What’s most fascinating about this Cosmo time capsule — which has grown so old in its eight years that it only exists as a scanned copy of the physical magazine’s pages — isn’t the accuracy of Bey’s predictions, but the fact that she was so candid, she basically revealed the blueprint (insert ironic Jay Z reference here) for her future world domination.

The Beyoncé we know today is a ***Flawless, self-assured woman who barely deigns to release a PR statement, instead smushing rumors under her stilettos with a coy Instagram post (the “J+B” nail art to counter divorce murmurs) or snappy lyrical allusion (“Of course sometimes shit goes down when it’s a billion dollars on the elevator”).

But the young, 24-year-old woman who’d only recently broken out of Destiny’s Child, the group she’d anchored since age nine, told Cosmo a bit more than her future self would allow. She stressed not talking about your relationship in public… while talking about her relationship in public:

I don’t try to hide [my relationship with Jay Z]. There’s nothing to hide. People see us, but we just don’t talk about it, and I think that’s absolutely helped us. The minute you start talking about it, that’s all people want to talk about. And then the really big rumors start happening.

Her feminist roots showed beautifully and gracefully: “I’m both [a guys’ girl and a girls’ girl]. I usually go out with a bunch of guys… to dinner or a movie or a party.

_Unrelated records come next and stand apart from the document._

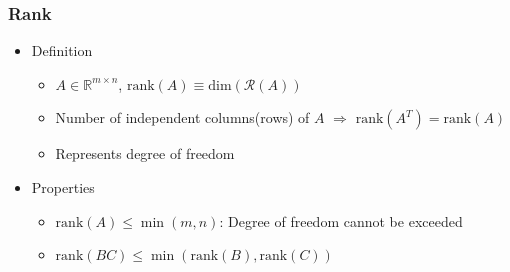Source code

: \subsubsection*{Rank}
\begin{itemize}
    \item Definition
    \begin{itemize}
        \item $A \in \mathbb{R}^{m \times n}$, $\mathrm{rank}(A) \equiv \mathrm{dim}(\mathcal{R}(A))$
        \item Number of independent columns(rows) of $A$ $\Rightarrow$ $\mathrm{rank}(A^T) = \mathrm{rank}(A)$
        \item Represents degree of freedom
    \end{itemize}
    \newpage
    \item Properties
    \begin{itemize}
        \item $\mathrm{rank}(A) \leq \min(m, n)$: Degree of freedom cannot be exceeded
        \item $\mathrm{rank}(BC) \leq \min(\mathrm{rank}(B), \mathrm{rank}(C))$
    \end{itemize}
\end{itemize}


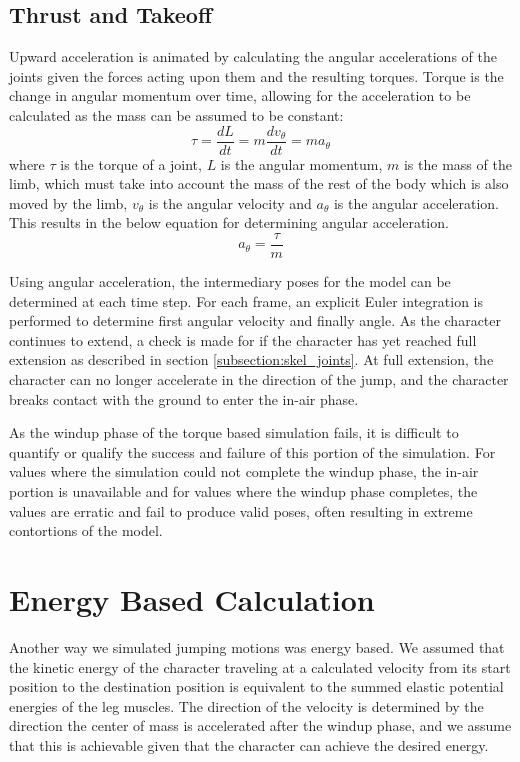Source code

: \subsection{Thrust and Takeoff}
\label{subsection:thrust}
Upward acceleration is animated by calculating the angular accelerations of the joints given the forces acting upon them and the resulting torques.  Torque is the change in angular momentum over time, allowing for the acceleration to be calculated as the mass can be assumed to be constant: \[\tau = \dfrac{dL}{dt} = m \dfrac{dv_{\theta}}{dt} = m a_{\theta}\] where $\tau$ is the torque of a joint, $L$ is the angular momentum, $m$ is the mass of the limb, which must take into account the mass of the rest of the body which is also moved by the limb, $v_{\theta}$ is the angular velocity and $a_{\theta}$ is the angular acceleration. This results in the below equation for determining angular acceleration. \[a_{\theta} = \dfrac{\tau}{m}\]

Using angular acceleration, the intermediary poses for the model can be determined at each time step.   For each frame, an explicit Euler integration is performed to determine first angular velocity and finally angle.  As the character continues to extend, a check is made for if the character has yet reached full extension as described in section \ref{subsection:skel_joints}.  At full extension, the character can no longer accelerate in the direction of the jump, and the character breaks contact with the ground to enter the in-air phase.

As the windup phase of the torque based simulation fails, it is difficult to quantify or qualify the success and failure of this portion of the simulation.  For values where the simulation could not complete the windup phase, the in-air portion is unavailable and for values where the windup phase completes, the values are erratic and fail to produce valid poses, often resulting in extreme contortions of the model.


\section{Energy Based Calculation}
\label{section:energy}
Another way we simulated jumping motions was energy based.  We assumed that the kinetic energy of the character traveling at a calculated velocity from its start position to the destination position is equivalent to the summed elastic potential energies of the leg muscles.  The direction of the velocity is determined by the direction the center of mass is accelerated after the windup phase, and we assume that this is achievable given that the character can achieve the desired energy.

But I think it’s important for women to be around other women and learn from each other.” She also spoke, refreshingly, about her strict diet — admitting to a lack of perfection that clashes, just a wee bit, with “I woke up like this”:

I love food. I grew up in Texas with these big portions of good food. For the last month, I’ve just been decorating my house and enjoying life and eating anything. But next week, I start rehearsing, so I’ll start running again and eating healthy four times a day, cutting back on carbs, anything white, anything that tastes too good.

Anything that tastes too good? No wonder she could put a giant picture of her ass in the BEYONCÉ album art.

Perhaps the most intriguing bit of the interview, however, comes when she’s asked how her friends would describe her. “They’d say I’m laid-back and calm — and kind of motherly,” she says. Not surprising. But here’s the kicker: “I can be goofy and silly, but I don’t really laugh at myself.” I cannot recall ever, ever hearing a celebrity say she (or he) doesn’t laugh at herself. It’s always, “Oh, I don’t take myself too seriously,” or “You’ve got to be able to laugh at yourself!” But when you think about Beyoncé’s position at that time — she had just one solo album under her belt, and her latest acting gig was The Pink Panther — she still had a lot to prove.

The interviewer called her “a pop princess,” but there was absolutely no mention of “The Queen,” or my personal favorite moniker, “King B.” She needed to be taken seriously because she wasn’t yet on top, and leading by example was the perfect way to do that. Beyoncé herself may not have been flawless yet, but her path to today’s “Bow down, bitches” definitely was.